I moderni servizi di messaggistica istantanea, come WhatsApp, Telegram, Signal e altri, vengono spesso utilizzati per scopi illeciti. Kaspersky ha condotto un monitoraggio approfondito di oltre 800 canali Telegram bloccati tra il 2021 e il 2024. Sebbene sulla piattaforma continui a essere presente una serie di attività illegali, il suo ambiente è diventato notevolmente più ostico per portare avanti operazioni illecite in modo continuativo.
Il framework dei bot di Telegram e le altre funzionalità integrate creano un ecosistema poco impegnativo per il mondo criminale. Un singolo bot può gestire contemporaneamente le query, elaborare pagamenti in criptovaluta e fornire istantaneamente carte bancarie rubate, log di info-stealer, kit di phishing o attacchi DDoS a centinaia di acquirenti al giorno, spesso senza alcun coinvolgimento umano. L’archiviazione illimitata e senza scadenza dei file elimina la necessità di un hosting esterno quando si distribuiscono dump di database multi-gigabyte o documenti aziendali rubati. Questa automazione favorisce naturalmente offerte ad alto volume, a basso prezzo e che richiedono poche competenze, come carte di credito o altri dati trapelati, hosting di malware e altro. Le transazioni di alto valore che dipendono dalla fiducia (ad esempio le informazioni sulle vulnerabilità zero-day) restano ancora sui forum del dark web basati sulla reputazione.
I ricercatori di Kaspersky hanno individuato due tendenze evidenti legate alle attività illegali su Telegram. La durata media dei canali “ombra” è aumentata, con una percentuale che sopravvive oltre i nove mesi più che triplicata nel 2023-2024 rispetto al 2021-2022. Allo stesso tempo, l’attività di blocco da parte di Telegram è cresciuta in modo significativo. I dati mensili relativi alla rimozione dei contenuti registrati a partire da ottobre 2024, anche nei loro livelli più bassi, sono paragonabili ai picchi osservati nel 2023, e il ritmo complessivo ha continuato ad accelerare nel 2025. Questo rallenta e ostacola le attività dannose.

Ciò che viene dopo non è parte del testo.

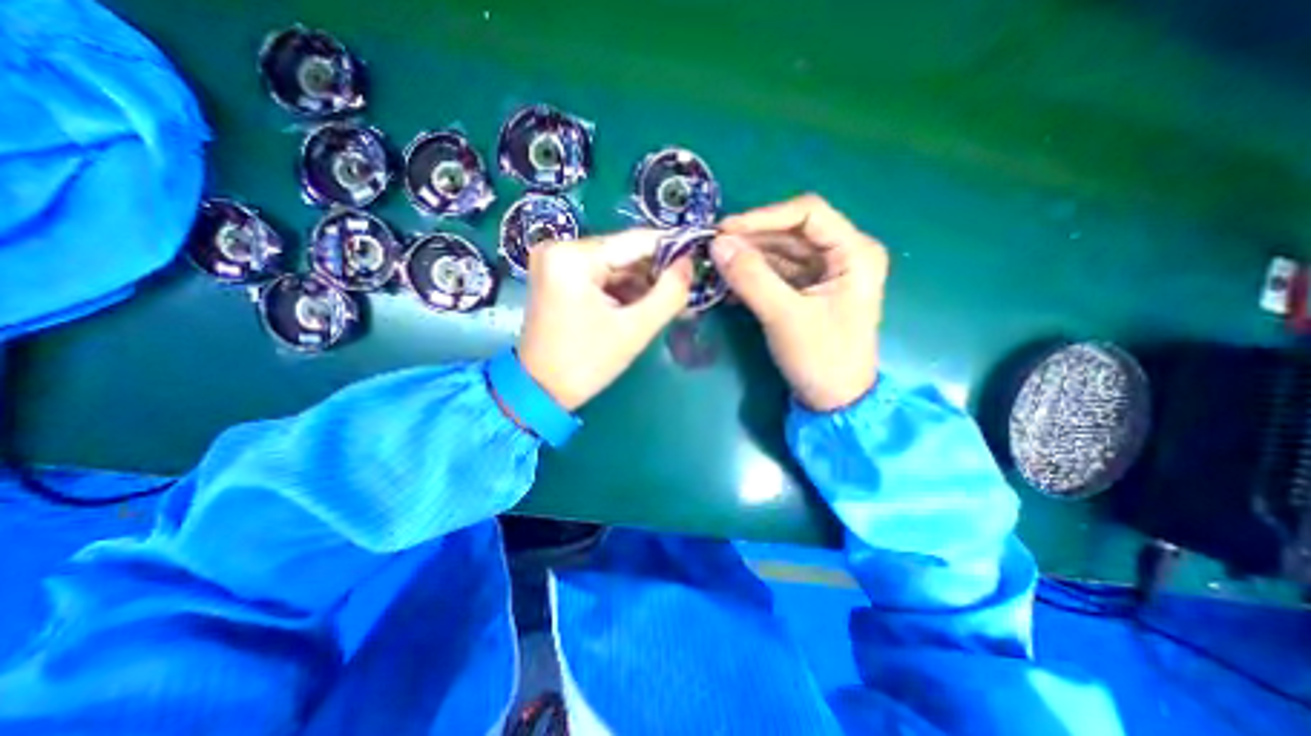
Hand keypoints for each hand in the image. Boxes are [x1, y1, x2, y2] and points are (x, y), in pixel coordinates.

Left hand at [520, 231, 694, 410]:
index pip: (635, 241)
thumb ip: (669, 293)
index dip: (671, 250)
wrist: (540, 391)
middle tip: (685, 294)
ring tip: (668, 306)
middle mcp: (560, 248)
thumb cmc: (586, 362)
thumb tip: (689, 264)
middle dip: (655, 275)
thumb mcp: (634, 329)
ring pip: (615, 266)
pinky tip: (642, 308)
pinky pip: (601, 277)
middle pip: (624, 254)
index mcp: (573, 256)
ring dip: (641, 286)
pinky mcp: (558, 278)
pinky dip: (623, 291)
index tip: (698, 261)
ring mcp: (556, 263)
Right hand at [712, 195, 885, 411]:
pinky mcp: (809, 290)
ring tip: (716, 265)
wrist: (833, 401)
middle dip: (751, 239)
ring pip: (781, 252)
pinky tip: (729, 285)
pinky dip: (753, 276)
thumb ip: (751, 278)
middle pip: (791, 232)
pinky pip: (777, 273)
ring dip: (748, 258)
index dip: (764, 217)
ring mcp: (825, 273)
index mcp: (854, 253)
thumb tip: (717, 245)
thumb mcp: (785, 316)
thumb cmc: (821, 358)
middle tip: (714, 248)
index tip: (726, 230)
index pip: (808, 214)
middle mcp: (843, 255)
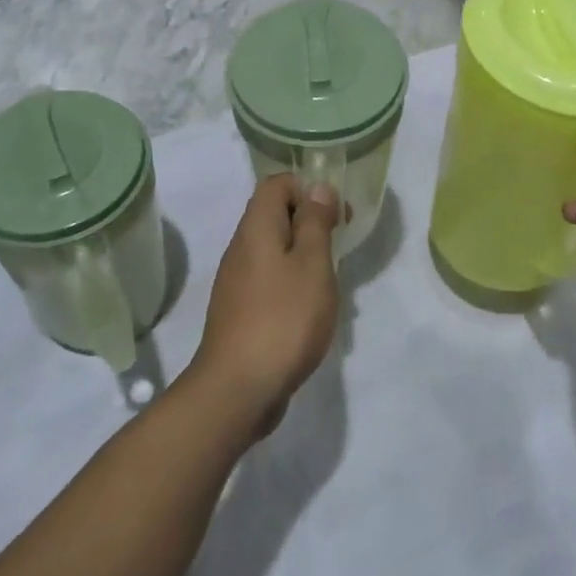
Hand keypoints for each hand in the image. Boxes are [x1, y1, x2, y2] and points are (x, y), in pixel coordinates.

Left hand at [191, 174, 339, 435]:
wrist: (237, 390)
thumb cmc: (284, 318)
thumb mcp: (312, 265)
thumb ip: (316, 223)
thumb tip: (318, 188)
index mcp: (256, 229)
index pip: (276, 184)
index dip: (308, 189)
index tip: (336, 214)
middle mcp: (241, 249)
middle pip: (274, 215)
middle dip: (310, 223)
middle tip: (339, 246)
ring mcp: (236, 283)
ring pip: (273, 251)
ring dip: (304, 257)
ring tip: (330, 283)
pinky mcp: (239, 313)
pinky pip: (269, 282)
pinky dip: (292, 285)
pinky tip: (310, 312)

Altri svantaggi di Telegram per i criminali informatici includono la mancanza di crittografia end-to-end (E2E) predefinita nelle chat, l’impossibilità di utilizzare server propri per la comunicazione, a causa dell’infrastruttura centralizzata del messenger, e il codice lato server chiuso, che rende impossibile verificarne il funzionamento.
Di conseguenza, diverse community illegali consolidate, tra cui il gruppo BFRepo con quasi 9.000 iscritti e l’operazione malware-as-a-service Angel Drainer, hanno già iniziato a spostare la loro attività principale su altre piattaforme o su messenger proprietari, citando le ripetute interruzioni subite su Telegram.
“I truffatori trovano Telegram uno strumento comodo per molte attività dannose, ma l’equilibrio tra rischio e ricompensa sta chiaramente cambiando. I canali riescono a rimanere online più a lungo rispetto a un paio di anni fa, ma il volume notevolmente più elevato di blocchi significa che gli operatori non possono più contare su una stabilità a lungo termine. Quando un negozio o un servizio scompare dall’oggi al domani, e a volte riappare solo per essere rimosso di nuovo poche settimane dopo, diventa molto più difficile costruire un’attività affidabile. Stiamo iniziando a vedere le prime fasi della migrazione come conseguenza diretta”, ha commentato Vladislav Belousov, Digital Footprint Analyst di Kaspersky.